THE PARENTS OF a Newport boy who died of AIDS after being given an infected blood clotting agent product have discovered how a doctor ignored their own rules. 

In the latest episode of BBC Wales Investigates – broadcasting on BBC One Wales on Monday, April 15 at 8pm – has found that a 10-month-old baby was infected with HIV after a top doctor ignored their own rules.

When Colin Smith contracted HIV through contaminated blood, his parents’ house was daubed with ‘Aids dead’ and his father was forced to leave his job, the programme – Blood Money – finds.

Now 34 years on from his death from AIDS at the age of seven, his family are facing another injustice.

BBC Wales Investigates reporter Wyre Davies has uncovered new evidence that Professor Arthur Bloom, the world-renowned doctor who gave him the infected imported blood product, Factor VIII, broke his own rules to do so.

NHS internal guidelines, written by Prof Bloom’s department, clearly shows that children should not be treated with imported blood because of the serious risk of infection.

"This wasn't an accident," said Colin's father, Colin Sr, speaking in the programme.

"It could have been avoided."

“I'm telling you, it was all behind a curtain,” said Colin’s mum, Janet.

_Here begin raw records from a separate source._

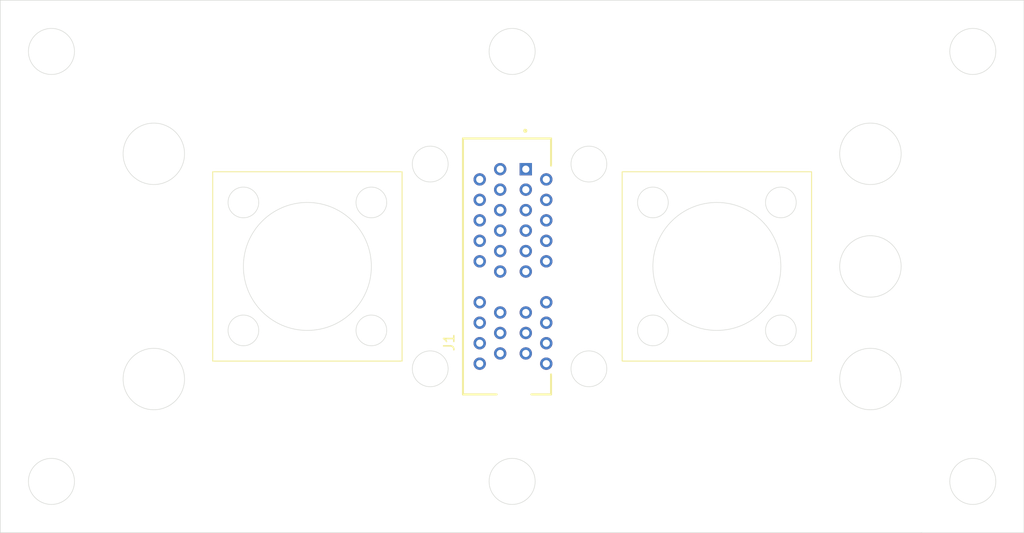
<source format=kicad_pcb>
(kicad_pcb
	(version 20241229)
	(generator "pcbnew")
	(generator_version "9.0")
	(general
		(thickness 1.6)
		(legacy_teardrops no)
	)
	(paper "A4")
	(title_block
		(date "2025-03-12")
	)
	(layers
		(0 "F.Cu" signal)
		(2 "B.Cu" signal)
		(9 "F.Adhes" user "F.Adhesive")
		(11 "B.Adhes" user "B.Adhesive")
		(13 "F.Paste" user)
		(15 "B.Paste" user)
		(5 "F.SilkS" user "F.Silkscreen")
		(7 "B.SilkS" user "B.Silkscreen")
		(1 "F.Mask" user)
		(3 "B.Mask" user)
		(17 "Dwgs.User" user "User.Drawings")
		(19 "Cmts.User" user "User.Comments")
		(21 "Eco1.User" user "User.Eco1")
		(23 "Eco2.User" user "User.Eco2")
		(25 "Edge.Cuts" user)
		(27 "Margin" user)
		(31 "F.CrtYd" user "F.Courtyard")
		(29 "B.CrtYd" user "B.Courtyard")
		(35 "F.Fab" user)
		(33 "B.Fab" user)
		(39 "User.1" user)
		(41 "User.2" user)
		(43 "User.3" user)
		(45 "User.4" user)
		(47 "User.5" user)
		(49 "User.6" user)
		(51 "User.7" user)
		(53 "User.8" user)
		(55 "User.9" user)
	)
	(setup
		(pad_to_mask_clearance 0)
		(allow_soldermask_bridges_in_footprints no)
		(tenting front back)
		(aux_axis_origin 110 84)
		(pcbplotparams
			(layerselection 0x00000000_00000000_55555555_5755f5ff)
			(plot_on_all_layers_selection 0x00000000_00000000_00000000_00000000)
			(disableapertmacros no)
			(usegerberextensions no)
			(usegerberattributes yes)
			(usegerberadvancedattributes yes)
			(creategerberjobfile yes)
			(dashed_line_dash_ratio 12.000000)
			(dashed_line_gap_ratio 3.000000)
			(svgprecision 4)
			(plotframeref no)
			(mode 1)
			(useauxorigin no)
			(hpglpennumber 1)
			(hpglpenspeed 20)
			(hpglpendiameter 15.000000)
			(pdf_front_fp_property_popups yes)
			(pdf_back_fp_property_popups yes)
			(pdf_metadata yes)
			(pdf_single_document no)
			(dxfpolygonmode yes)
			(dxfimperialunits yes)
			(dxfusepcbnewfont yes)
			(psnegative no)
			(psa4output no)
			(plot_black_and_white yes)
			(plotinvisibletext no)
			(sketchpadsonfab no)
			(plotpadnumbers no)
			(hidednponfab no)
			(sketchdnponfab yes)
			(crossoutdnponfab yes)
			(subtractmaskfromsilk no)
			(outputformat 1)
			(mirror no)
			(drillshape 0)
			(scaleselection 1)
			(outputdirectory "./")
		)
	)
	(net 0 "")
	(footprint "footprints:SAMTEC_PCIE-036-02-X-D-TH" (layer "F.Cu") (at 149.5 100 90))
	(footprint "footprints:Female BNC to Female SMA" (layer "F.Cu") (at 130 100))
	(footprint "footprints:Female BNC to Female SMA" (layer "F.Cu") (at 170 100))
	(gr_circle
		(center 185 111)
		(end 185 114)
		(stroke
			(width 0.05)
			(type default)
		)
		(fill no)
		(layer "Edge.Cuts")
		(uuid "140dd7ec-dad6-4490-8548-c840f82ad7e3")
	)
	(gr_circle
		(center 105 121)
		(end 107.25 121)
		(stroke
			(width 0.05)
			(type default)
		)
		(fill no)
		(layer "Edge.Cuts")
		(uuid "281350a8-2fc6-4f53-8b2d-dad1bca7a0d8")
	)
	(gr_circle
		(center 150 79)
		(end 150 81.25)
		(stroke
			(width 0.05)
			(type default)
		)
		(fill no)
		(layer "Edge.Cuts")
		(uuid "2a1a2e49-ed54-48c7-9b9a-a2d4011c81ca")
	)
	(gr_circle
		(center 142 90)
		(end 142 91.75)
		(stroke
			(width 0.05)
			(type default)
		)
		(fill no)
		(layer "Edge.Cuts")
		(uuid "2d05b0c4-f90b-4f48-8ed7-88b234aa1ffc")
	)
	(gr_circle
		(center 115 111)
		(end 115 114)
		(stroke
			(width 0.05)
			(type default)
		)
		(fill no)
		(layer "Edge.Cuts")
		(uuid "384a6d7f-d9a5-4d1e-8776-b1a5005c0d8a")
	)
	(gr_circle
		(center 115 89)
		(end 115 92)
		(stroke
			(width 0.05)
			(type default)
		)
		(fill no)
		(layer "Edge.Cuts")
		(uuid "5cd249d5-85e6-424b-8d0e-7c84690be678")
	)
	(gr_circle
		(center 157.5 110)
		(end 157.5 108.25)
		(stroke
			(width 0.05)
			(type default)
		)
		(fill no)
		(layer "Edge.Cuts")
		(uuid "6665a957-8334-493a-8eed-8a7e82888925")
	)
	(gr_circle
		(center 185 89)
		(end 185 92)
		(stroke
			(width 0.05)
			(type default)
		)
		(fill no)
		(layer "Edge.Cuts")
		(uuid "739cf526-f2d7-4593-ae07-8ae27c5c37f3")
	)
	(gr_circle
		(center 185 100)
		(end 185 103)
		(stroke
			(width 0.05)
			(type default)
		)
		(fill no)
		(layer "Edge.Cuts")
		(uuid "7d8ad21c-ee3e-4d5a-a8a6-67e6fcd56ac2")
	)
	(gr_line
		(start 100 116)
		(end 100 126)
		(stroke
			(width 0.05)
			(type default)
		)
		(layer "Edge.Cuts")
		(uuid "866a26ad-64a7-4264-b27a-e9f5cf02b6e8")
	)
	(gr_line
		(start 190 126)
		(end 200 126)
		(stroke
			(width 0.05)
			(type default)
		)
		(layer "Edge.Cuts")
		(uuid "8a4792d3-c556-44da-8db3-c3e0c57e0e7e")
	)
	(gr_line
		(start 110 74)
		(end 190 74)
		(stroke
			(width 0.05)
			(type default)
		)
		(layer "Edge.Cuts")
		(uuid "8e344575-1cf8-4c76-9242-6a8ad15f6671")
	)
	(gr_line
		(start 200 74)
		(end 200 126)
		(stroke
			(width 0.05)
			(type default)
		)
		(layer "Edge.Cuts")
		(uuid "91e381b0-8a5d-47e8-9511-ab52c64306f2")
	)
	(gr_line
		(start 190 74)
		(end 200 74)
		(stroke
			(width 0.05)
			(type default)
		)
		(layer "Edge.Cuts")
		(uuid "92a600b5-e964-4b01-bd6a-bdc33d14038d")
	)
	(gr_circle
		(center 142 110)
		(end 142 111.75)
		(stroke
			(width 0.05)
			(type default)
		)
		(fill no)
		(layer "Edge.Cuts")
		(uuid "9a673ff2-b980-4f45-afbb-f63923eae8da")
	)
	(gr_line
		(start 110 74)
		(end 100 74)
		(stroke
			(width 0.05)
			(type default)
		)
		(layer "Edge.Cuts")
		(uuid "a9748245-44aa-4cd1-a785-b5f258f4a2c7")
	)
	(gr_line
		(start 100 126)
		(end 190 126)
		(stroke
			(width 0.05)
			(type default)
		)
		(layer "Edge.Cuts")
		(uuid "ab0df5ba-8b95-4e13-9098-6984c37baaa6")
	)
	(gr_circle
		(center 150 121)
		(end 147.75 121)
		(stroke
			(width 0.05)
			(type default)
		)
		(fill no)
		(layer "Edge.Cuts")
		(uuid "ab1b5688-019d-4676-b9fc-c3ea526bb6d0")
	)
	(gr_circle
		(center 105 79)
		(end 105 81.25)
		(stroke
			(width 0.05)
			(type default)
		)
		(fill no)
		(layer "Edge.Cuts")
		(uuid "bd1af6ed-36bd-4742-a28c-e7d9280275d0")
	)
	(gr_circle
		(center 157.5 90)
		(end 157.5 91.75)
		(stroke
			(width 0.05)
			(type default)
		)
		(fill no)
		(layer "Edge.Cuts")
		(uuid "c3c12e3f-7bfc-474b-90e5-d53621ec34b5")
	)
	(gr_circle
		(center 195 121)
		(end 192.75 121)
		(stroke
			(width 0.05)
			(type default)
		)
		(fill no)
		(layer "Edge.Cuts")
		(uuid "c7040e4d-ca80-4d2f-b45b-d5288d21def2")
	)
	(gr_circle
		(center 195 79)
		(end 197.25 79)
		(stroke
			(width 0.05)
			(type default)
		)
		(fill no)
		(layer "Edge.Cuts")
		(uuid "c8e6edfd-6527-4d88-a0e6-6f76febba157")
	)
	(gr_line
		(start 100 74)
		(end 100 116)
		(stroke
			(width 0.05)
			(type default)
		)
		(layer "Edge.Cuts")
		(uuid "e5ed08e9-224e-4b4a-a5c4-910b9a7fd91d")
	)
	(embedded_fonts no)
)

</source>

“Everything Bloom done was not face-to-face it was behind-the-scenes if you like.  What Prof said, what Prof done - we knew nothing about.”

Colin was born with the bleeding condition haemophilia. He was one of around 3,000 haemophiliacs who died after being infected with HIV and other viruses, like hepatitis, in imported blood products in the ‘70s and ‘80s.

These viruses got into the supply chain when high-risk donors, such as drug addicts and prisoners, in countries like the USA were paid to give blood donations. Those products were then bought by the UK.

BBC Wales Investigates has trawled through hundreds of pages of evidence.

These documents show that drugs companies making the blood product Factor VIII, which is used to treat haemophiliacs, were aware of the risks of serious infection from the hepatitis virus as early as the 1970s. 

The programme reveals that documents from Immuno AG – a pharmaceutical company which made the Factor VIII product used in the UK – shows senior executives knew products made from USA donors had a higher risk of viral infections, but they said the UK market would accept that risk because it was cheaper.

The programme captures the moment Colin Smith’s parents are shown the document for the first time.

“They weren't worried about people's health as far as I'm concerned. You get to a stage when you read things like that, to us it was murder,” said Colin’s mother, Janet.

Another Professor, who was mentored by Bloom and treated patients with infected blood products, told the programme that doctors and companies knew imported blood products carried serious health risks.

Professor Bloom died in 1992.

The programme also examines the role of the UK Government, as the scandal was emerging, and asks why ministers continued telling the public there was “no conclusive proof” that AIDS could be carried in blood products.

The infected blood inquiry is due to publish its final report on May 20th.

BBC Wales Investigates: Blood Money will be on BBC One Wales on Monday, April 15 at 8pm. It will also be available to watch on BBC iPlayer from Sunday.